Michael Devinney
Assistant Professor of Anesthesiology

Delirium and cognitive dysfunction following surgery are associated with significant long-term risk for dementia, diminished quality of life, and increased mortality. Yet, few interventions exist to prevent these neurocognitive disorders, in part due to our poor understanding of their pathophysiologic underpinnings and risk factors. One possible risk factor is obstructive sleep apnea (OSA), a disorder characterized by repeated breathing interruptions during sleep that is highly prevalent yet frequently undiagnosed in older adults. One way that OSA could increase risk of postoperative neurocognitive disorders is through increased neuroinflammation.

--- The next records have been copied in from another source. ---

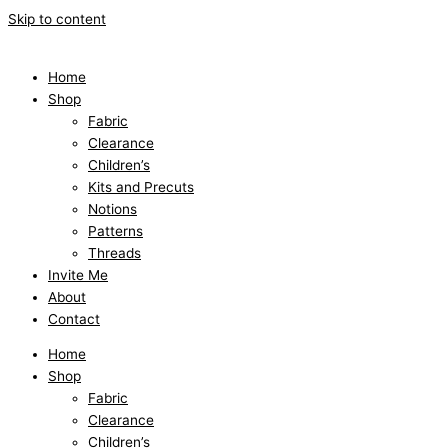
Skip to content
Home
Shop
Fabric
Clearance
Children’s
Kits and Precuts
Notions
Patterns
Threads
Invite Me
About
Contact
Home
Shop
Fabric
Clearance
Children’s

To better understand the relationship between OSA, postoperative neurocognitive disorders and neuroinflammation, we are carrying out a prospective observational cohort study called Sleep Apnea, Neuroinflammation, and cognitive Dysfunction Manifesting After Non-cardiac surgery (SANDMAN). In SANDMAN, patients undergo preoperative home sleep apnea testing in addition to pre- and postoperative cognitive testing, delirium screening, and cerebrospinal fluid sampling. This work has the potential to shed insight into crucial mechanisms of brain injury in OSA patients that could increase risk for postoperative delirium and cognitive dysfunction.